How to merge two contiguous entities into a single entity?

Hello,
i have a big dictionary of PERSON names/surnames. Prodigy can annotate the persons via the PhraseMatcher but i would like to create ONE single entity if two or more entites are contiguos. Is that possible somehow?
Ex.
My name is John Smith I was born…
at the moment i have two annotations “John” and “Smith”, how can i create one entity with both?

Thank you

It might make sense to do this as a post-process, actually – i.e. after you’ve collected the annotations. So, you use the PhraseMatcher and accept all contiguous entities. When you’re done, you export the data, iterate over the spans and compare the "start" and "end" indices of the spans to determine whether they’re contiguous or not (don’t forget that there’s a space character in between!). If they are, you replace the two spans with one that spans over the whole entity.

If you process your data with the prodigy.components.preprocess.add_tokens preprocessor, you’ll also get a "token_start" and "token_end" property on each span, which might be even easier to compare than the character offsets.

Hi Ines!
so before using the annotations to train my custom model i should create a custom script that merge the entities looking at their boundaries. Ok it makes sense.

@ines one clarification about PhraseMatcher. I was wrong, i am using the Matcher via --patterns of ner.teach. Now the problem is that i have multi words patterns, I am matching cities. So what is the correct way to use such dictionary? Should i create patterns like:

{"label": "CITY", "pattern": [{"lower": "new"}, "lower": "york"} ]}

(i have to deal with strange cases, I have NEW YORK, New York, new york, NEw YORk and so on… it is the result of an extraction so the output is not clean.)

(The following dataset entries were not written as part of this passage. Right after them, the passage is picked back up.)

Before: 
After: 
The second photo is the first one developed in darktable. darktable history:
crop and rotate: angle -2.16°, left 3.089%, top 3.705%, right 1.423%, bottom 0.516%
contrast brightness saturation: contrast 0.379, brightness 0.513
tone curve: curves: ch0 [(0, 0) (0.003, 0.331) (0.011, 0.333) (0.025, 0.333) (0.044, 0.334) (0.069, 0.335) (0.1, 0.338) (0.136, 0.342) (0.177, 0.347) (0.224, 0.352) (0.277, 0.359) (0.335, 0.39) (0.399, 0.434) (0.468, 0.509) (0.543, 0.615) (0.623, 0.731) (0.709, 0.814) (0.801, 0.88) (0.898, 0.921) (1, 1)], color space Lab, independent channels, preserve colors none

Second problem is that i have around 100.000 cities, so…should i create 100.000 patterns? :smiley:

Ah, sorry, I was confused, too – I meant the PatternMatcher, which is Prodigy’s built-in matcher that supports both phrase and token patterns.

Yes, in that case, matching on "lower" is definitely the best option. 100.000 patterns are too much for the token matcher, though – you can still try it, but it’ll likely be way too slow. The more efficient solution would be to use phrase patterns, which are also supported by Prodigy:

{"label": "CITY", "pattern": "new york"}

However, phrase patterns will only match the exact string. Since the phrase matcher is more efficient, you can easily add several versions of the string programmatically – e.g. uppercase, lowercase and titlecase. But this will still make cases like “NEw YORk” difficult.

To work around this, you could use a little trick and convert all texts to lowercase before annotating them with Prodigy – just make sure you keep a copy of the original text somewhere in your task. A single example could then look like this:

{"text": "i like new york", "orig_text": "I like New York"}

The matcher will now correctly match all cities. The character offsets you annotate won’t change with the capitalisation, so before you train your model, you can simply loop over your exported annotations and replace the "text" with the "orig_text" (original capitalisation):

new_example = {'text': example['orig_text']}

Awesome @ines! Thank you really much

@ines i am following your advice about the lower case text and the original text in orig_text

It works perfectly but i would like to avoid re-analyzing the entire dataset. Is there a callback to store the orig_text in dataset immediately after annotation?

Hmm, let me think about the best way to solve this! By design, each record in the database should reflect exactly what you’ve annotated – this is also why we generally don’t recommend modifying the records before storing them in the database. You always want to keep a reference to what the annotators saw on the screen, and not just your modified version of it.

But one thing you could do is add a custom update callback to your recipe (which is called every time the server receives new annotations). The function could modify the examples in there and store them in a new dataset. Or you could implement this on_exit and only convert the annotations from the current session. For example:

def on_exit(ctrl):
    session_data = ctrl.db.get_dataset(ctrl.session_id)
    for eg in session_data:
        # modify the example here
    ctrl.db.add_examples(session_data, datasets=['other_dataset'])

This would leave you with two datasets – but it’d also mean that if something goes wrong, or you want to post-process your examples differently, you can always go back and do that (and won’t accidentally destroy your data).